*Textauszug:*
______

Mit Argovia gibt es im Aargau viel zu entdecken
07.07.2023 Region ReusstalRegion: Auf das grosse Nachschlagewerk «Zeitgeschichte Aargau, 1950 bis 2000» folgt das Geschichtsmagazin «Aargau, eine Reise durch die Zeit»
Das neue Geschichtsmagazin ist eine Einladung zu einer Reise durch die Zeit, zu Legionären und zu Falknern, in Bäder ...
Region: Auf das grosse Nachschlagewerk «Zeitgeschichte Aargau, 1950 bis 2000» folgt das Geschichtsmagazin «Aargau, eine Reise durch die Zeit»
Das neue Geschichtsmagazin ist eine Einladung zu einer Reise durch die Zeit, zu Legionären und zu Falknern, in Bäder und ins Strohmuseum.
Für die letzten Meilen des Projekts Zeitgeschichte Aargau hat das Team um Fabian Furter und Patrick Zehnder noch einmal eine lange Reise unternommen. Es ist eine Tour, die viel weiter durch Raum und Zeit begleitet, als das 2021 erschienene Grundlagenwerk zur Kantonsgeschichte, das voluminös fünf Jahrzehnte von 1950 bis 2000 erforscht. Jetzt geht es «mitten durch Fabrikanlagen und immer weiter zurück auf die Habsburg, ins Legionslager nach Vindonissa und zu den Pfahlbauten im Hallwilersee». Es ist eine Zeitreise mit Stopps an Orten, wo sich im Aargau über Jahrhunderte und Jahrtausende hinweg Besonderes ereignet hat.

______

*Zeilen:*
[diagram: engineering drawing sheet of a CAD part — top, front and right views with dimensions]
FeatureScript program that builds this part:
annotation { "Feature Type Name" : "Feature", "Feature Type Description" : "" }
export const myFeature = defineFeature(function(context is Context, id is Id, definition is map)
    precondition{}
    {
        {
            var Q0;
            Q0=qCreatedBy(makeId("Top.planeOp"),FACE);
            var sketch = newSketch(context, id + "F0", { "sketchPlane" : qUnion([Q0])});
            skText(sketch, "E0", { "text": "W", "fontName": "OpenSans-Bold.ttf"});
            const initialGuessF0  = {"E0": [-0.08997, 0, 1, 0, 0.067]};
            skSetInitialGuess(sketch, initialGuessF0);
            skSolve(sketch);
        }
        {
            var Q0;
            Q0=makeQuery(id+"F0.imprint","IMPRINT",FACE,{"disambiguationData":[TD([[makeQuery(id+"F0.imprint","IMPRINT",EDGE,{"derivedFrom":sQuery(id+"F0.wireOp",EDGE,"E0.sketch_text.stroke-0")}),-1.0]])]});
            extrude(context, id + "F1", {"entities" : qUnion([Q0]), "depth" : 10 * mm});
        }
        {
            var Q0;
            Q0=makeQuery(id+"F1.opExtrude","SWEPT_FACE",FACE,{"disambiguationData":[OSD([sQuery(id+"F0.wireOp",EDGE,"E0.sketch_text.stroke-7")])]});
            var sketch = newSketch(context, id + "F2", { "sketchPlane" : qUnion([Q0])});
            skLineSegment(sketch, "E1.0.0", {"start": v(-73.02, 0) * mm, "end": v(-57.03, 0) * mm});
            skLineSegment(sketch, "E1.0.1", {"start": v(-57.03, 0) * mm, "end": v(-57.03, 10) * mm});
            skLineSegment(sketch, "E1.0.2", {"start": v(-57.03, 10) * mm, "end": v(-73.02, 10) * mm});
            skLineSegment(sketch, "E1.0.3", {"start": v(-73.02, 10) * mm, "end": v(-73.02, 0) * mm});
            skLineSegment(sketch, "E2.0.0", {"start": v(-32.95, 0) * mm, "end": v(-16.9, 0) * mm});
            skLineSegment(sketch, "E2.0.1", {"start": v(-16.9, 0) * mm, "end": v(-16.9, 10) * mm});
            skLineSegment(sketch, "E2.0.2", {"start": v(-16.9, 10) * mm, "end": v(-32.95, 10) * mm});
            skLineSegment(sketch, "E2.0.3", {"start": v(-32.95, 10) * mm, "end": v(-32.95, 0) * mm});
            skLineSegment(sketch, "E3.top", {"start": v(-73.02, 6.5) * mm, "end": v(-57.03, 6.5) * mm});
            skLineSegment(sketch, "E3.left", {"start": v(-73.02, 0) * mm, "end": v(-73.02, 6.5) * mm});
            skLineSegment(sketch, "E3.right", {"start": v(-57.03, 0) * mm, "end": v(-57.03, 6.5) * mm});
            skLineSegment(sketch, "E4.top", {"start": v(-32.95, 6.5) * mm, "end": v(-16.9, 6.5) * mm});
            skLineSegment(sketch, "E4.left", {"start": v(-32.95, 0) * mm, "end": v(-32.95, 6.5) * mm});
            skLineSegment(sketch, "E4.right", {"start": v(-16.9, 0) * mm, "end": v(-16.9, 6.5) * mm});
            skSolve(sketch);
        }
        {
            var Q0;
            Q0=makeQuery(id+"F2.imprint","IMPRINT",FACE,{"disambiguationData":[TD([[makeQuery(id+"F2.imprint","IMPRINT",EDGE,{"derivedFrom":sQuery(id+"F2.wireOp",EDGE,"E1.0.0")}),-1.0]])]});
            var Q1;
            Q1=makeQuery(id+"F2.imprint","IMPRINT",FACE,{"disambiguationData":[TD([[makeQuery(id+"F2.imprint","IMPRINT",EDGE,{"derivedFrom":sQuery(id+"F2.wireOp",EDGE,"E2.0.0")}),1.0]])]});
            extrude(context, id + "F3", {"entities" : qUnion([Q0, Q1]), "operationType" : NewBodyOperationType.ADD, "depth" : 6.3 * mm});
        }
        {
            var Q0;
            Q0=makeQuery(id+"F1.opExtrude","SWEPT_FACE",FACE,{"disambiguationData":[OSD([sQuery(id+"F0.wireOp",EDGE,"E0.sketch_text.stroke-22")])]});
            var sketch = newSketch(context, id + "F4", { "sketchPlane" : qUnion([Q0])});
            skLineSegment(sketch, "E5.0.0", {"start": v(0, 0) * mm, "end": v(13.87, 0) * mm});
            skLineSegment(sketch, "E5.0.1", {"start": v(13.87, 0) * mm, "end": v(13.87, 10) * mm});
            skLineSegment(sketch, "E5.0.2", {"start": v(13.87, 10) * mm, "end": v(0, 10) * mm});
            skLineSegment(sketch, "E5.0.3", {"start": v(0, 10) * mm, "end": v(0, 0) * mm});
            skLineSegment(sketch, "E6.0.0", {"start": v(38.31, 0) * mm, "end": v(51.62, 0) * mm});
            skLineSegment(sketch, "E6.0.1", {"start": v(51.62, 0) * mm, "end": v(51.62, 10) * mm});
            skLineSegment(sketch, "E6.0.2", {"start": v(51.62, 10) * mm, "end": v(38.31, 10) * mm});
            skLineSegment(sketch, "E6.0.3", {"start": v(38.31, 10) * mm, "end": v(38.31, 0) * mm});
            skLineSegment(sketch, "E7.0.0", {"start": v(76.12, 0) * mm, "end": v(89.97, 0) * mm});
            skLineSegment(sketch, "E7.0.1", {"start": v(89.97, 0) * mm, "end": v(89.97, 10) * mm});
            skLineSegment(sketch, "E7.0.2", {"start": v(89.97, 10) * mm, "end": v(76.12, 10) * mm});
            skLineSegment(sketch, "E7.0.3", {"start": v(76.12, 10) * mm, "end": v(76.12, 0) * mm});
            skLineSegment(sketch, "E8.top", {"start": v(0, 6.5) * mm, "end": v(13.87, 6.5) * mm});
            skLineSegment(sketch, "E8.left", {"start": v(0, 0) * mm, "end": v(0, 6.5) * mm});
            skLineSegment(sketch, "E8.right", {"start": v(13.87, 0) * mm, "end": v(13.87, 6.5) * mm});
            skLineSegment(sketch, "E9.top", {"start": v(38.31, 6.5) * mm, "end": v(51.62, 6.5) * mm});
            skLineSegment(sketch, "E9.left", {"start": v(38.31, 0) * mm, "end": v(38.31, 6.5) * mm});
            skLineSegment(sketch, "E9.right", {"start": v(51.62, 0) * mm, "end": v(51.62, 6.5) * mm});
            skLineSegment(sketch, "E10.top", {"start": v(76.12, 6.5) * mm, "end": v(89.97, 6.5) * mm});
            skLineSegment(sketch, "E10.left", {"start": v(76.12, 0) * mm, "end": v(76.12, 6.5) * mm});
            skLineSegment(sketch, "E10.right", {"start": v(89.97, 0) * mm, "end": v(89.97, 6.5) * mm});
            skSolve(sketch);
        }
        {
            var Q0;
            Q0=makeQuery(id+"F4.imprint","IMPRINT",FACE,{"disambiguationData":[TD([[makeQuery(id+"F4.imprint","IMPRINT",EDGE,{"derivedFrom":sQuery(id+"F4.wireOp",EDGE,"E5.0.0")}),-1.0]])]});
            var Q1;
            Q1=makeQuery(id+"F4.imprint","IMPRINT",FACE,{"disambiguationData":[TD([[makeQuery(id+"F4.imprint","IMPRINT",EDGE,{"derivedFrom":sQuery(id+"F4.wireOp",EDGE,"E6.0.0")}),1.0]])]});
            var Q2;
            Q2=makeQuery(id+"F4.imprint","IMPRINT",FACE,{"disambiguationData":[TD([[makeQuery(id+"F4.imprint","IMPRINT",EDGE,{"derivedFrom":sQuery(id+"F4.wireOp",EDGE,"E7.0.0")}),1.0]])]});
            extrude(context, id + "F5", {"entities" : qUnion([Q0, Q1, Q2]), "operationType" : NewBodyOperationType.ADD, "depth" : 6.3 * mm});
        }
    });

______

*Übungsaufgaben:*
[A] Nenne alle Stationen der Zeitreise, die im Text über das Geschichtsmagazin in dem Zitat aufgezählt werden, das mit «mitten durch Fabrikanlagen» beginnt.
[B] Liste jede Zeile der Einträge auf, in der die Zeichenfolge „disambiguationData“ vorkommt.
Der Text und die Einträge haben nichts miteinander zu tun.

*Ergebnisse je Aufgabe:*
[A] Fabrikanlagen; die Habsburg; das Legionslager in Vindonissa; die Pfahlbauten im Hallwilersee

[B]
            Q0=makeQuery(id+"F0.imprint","IMPRINT",FACE,{"disambiguationData":[TD([[makeQuery(id+"F0.imprint","IMPRINT",EDGE,{"derivedFrom":sQuery(id+"F0.wireOp",EDGE,"E0.sketch_text.stroke-0")}),-1.0]])]});
            Q0=makeQuery(id+"F1.opExtrude","SWEPT_FACE",FACE,{"disambiguationData":[OSD([sQuery(id+"F0.wireOp",EDGE,"E0.sketch_text.stroke-7")])]});
            Q0=makeQuery(id+"F2.imprint","IMPRINT",FACE,{"disambiguationData":[TD([[makeQuery(id+"F2.imprint","IMPRINT",EDGE,{"derivedFrom":sQuery(id+"F2.wireOp",EDGE,"E1.0.0")}),-1.0]])]});
            Q1=makeQuery(id+"F2.imprint","IMPRINT",FACE,{"disambiguationData":[TD([[makeQuery(id+"F2.imprint","IMPRINT",EDGE,{"derivedFrom":sQuery(id+"F2.wireOp",EDGE,"E2.0.0")}),1.0]])]});
            Q0=makeQuery(id+"F1.opExtrude","SWEPT_FACE",FACE,{"disambiguationData":[OSD([sQuery(id+"F0.wireOp",EDGE,"E0.sketch_text.stroke-22")])]});
            Q0=makeQuery(id+"F4.imprint","IMPRINT",FACE,{"disambiguationData":[TD([[makeQuery(id+"F4.imprint","IMPRINT",EDGE,{"derivedFrom":sQuery(id+"F4.wireOp",EDGE,"E5.0.0")}),-1.0]])]});
            Q1=makeQuery(id+"F4.imprint","IMPRINT",FACE,{"disambiguationData":[TD([[makeQuery(id+"F4.imprint","IMPRINT",EDGE,{"derivedFrom":sQuery(id+"F4.wireOp",EDGE,"E6.0.0")}),1.0]])]});
            Q2=makeQuery(id+"F4.imprint","IMPRINT",FACE,{"disambiguationData":[TD([[makeQuery(id+"F4.imprint","IMPRINT",EDGE,{"derivedFrom":sQuery(id+"F4.wireOp",EDGE,"E7.0.0")}),1.0]])]});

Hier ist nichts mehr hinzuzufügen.